The move to Ohio gave Archdeacon an opportunity to reconnect with the University of Dayton. He has closed down UD Arena hundreds of times over the decades covering the Flyers, often with Doug Hauschild, UD’s sports information director since the early 1980s, nearby.

The workers cleaning out the arena after games could paint a picture of Archdeacon and Hauschild hard at work in a quiet arena in the wee hours of the morning. Hauschild has prepared numerous athletes — everyone from Chip Hare to Brian Roberts to DaRon Holmes II — for an Archdeacon interview.

“I usually tell them first off that he’s a Dayton grad,” Hauschild said, “just so they know that it’s somebody who knows the university, but I also tell them he’s a guy who has the room to write about a lot more than just the score and the stats.”

That’s something Archdeacon’s good friend Todd Jones, a former sports writer at the Cincinnati Post and Columbus Dispatch, knows well. Jones now hosts a podcast, “Press Box Access,” on which he interviews sports writers, many of whom are now retired.

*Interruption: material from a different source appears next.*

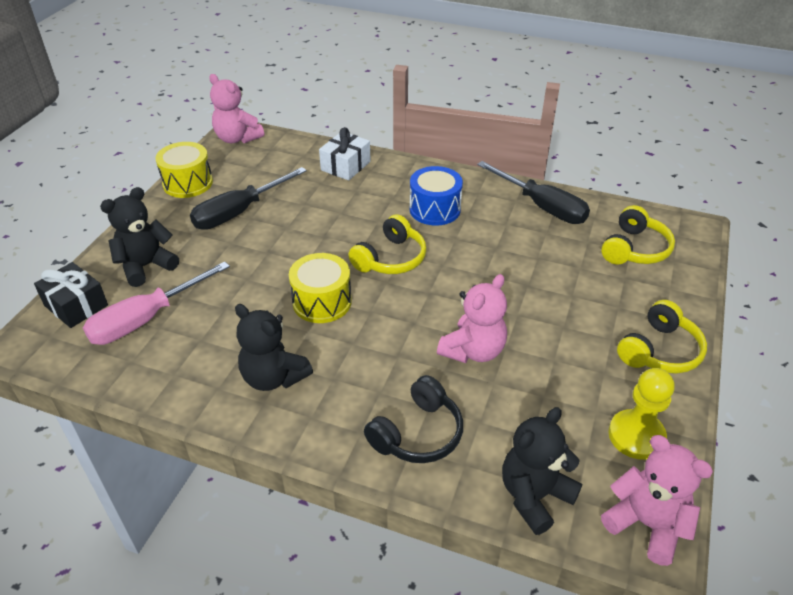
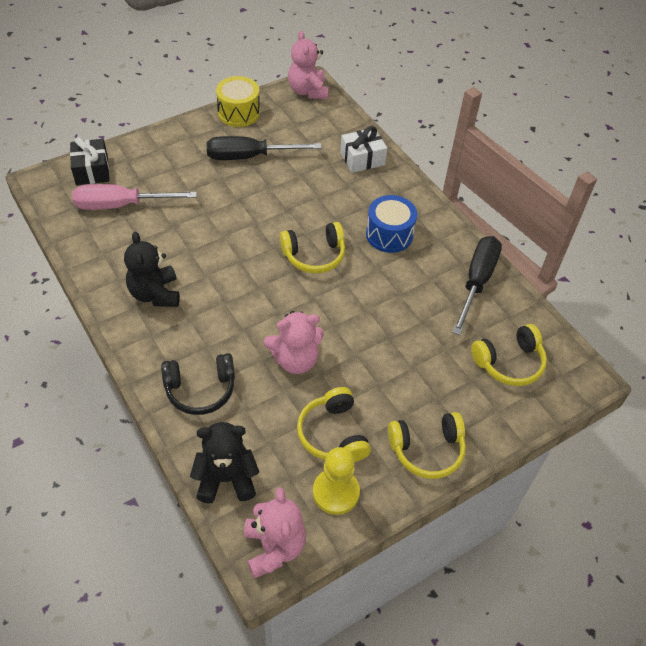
camera: 35 degrees right, 10 degrees up
(146, 266) = (154, 165): black teddy bear -> none
(322, 302) = (235, 260): yellow drum -> none
(542, 206) = (476, 282): black screwdriver -> black screwdriver turned 150 degrees counterclockwise
(576, 390) = (333, 434): none -> yellow headphones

Archdeacon was his second guest in 2021.

“He is such a part of the community because he’s told the stories of the people in the community,” Jones said. “Arch taught me long ago that people want to read about people. They don’t want to read about things. That’s an old Jim Murray line that I always remembered. Arch brought it to life for me.

“I always kind of took that approach when I was in newspapers for 30 years. I would try to figure out, ‘How would Arch do this? How would Arch write about the humanity here?’ He’s got a real gift for that. His personality, his intelligence, his wit ... people like Arch, and they like to talk to him.”

Credit: David Jablonski

Credit: David Jablonski

Still going strong

Archdeacon has demonstrated his versatility many times over the years. He traveled to New York City after the terrorist attacks on Sept. 11, 2001, with a Dayton Daily News team that included reporter Laura Bischoff and photographer Ron Alvey. They filed reports from Ground Zero. Archdeacon wrote about the six University of Dayton graduates killed in the World Trade Center attacks.

In 2019, Archdeacon contributed to the paper’s coverage of the tornadoes that hit Dayton and the Oregon District shootings.

Archdeacon has also dedicated his career to telling stories that represent diverse viewpoints. He regularly writes columns about athletes and coaches at the area’s two Historically Black Colleges and Universities: Central State and Wilberforce. That’s a passion he first started developing during his student days at UD when he worked the “Afro-American” beat for the Flyer News.

“He’s always had a passion not for the racial component necessarily — although that plays into it — but the underdog,” said Michael Carter, the Chief Diversity Officer at Sinclair Community College. “He likes telling the story of the underrepresented person who has a story that is powerful, that no one else has really noticed.”

What has set Archdeacon apart from so many sports writers is his longevity. He turns 73 today — and is still going strong. He doesn’t plan to stop writing anytime soon.

“I don’t really have any real good hobbies or anything like that,” Archdeacon said. “I guess I’m going to do it as long as it’s still fun. It keeps me connected to the community. The other thing is my mom ended up with Alzheimer’s, and this is a way to try to force myself to keep sharp.”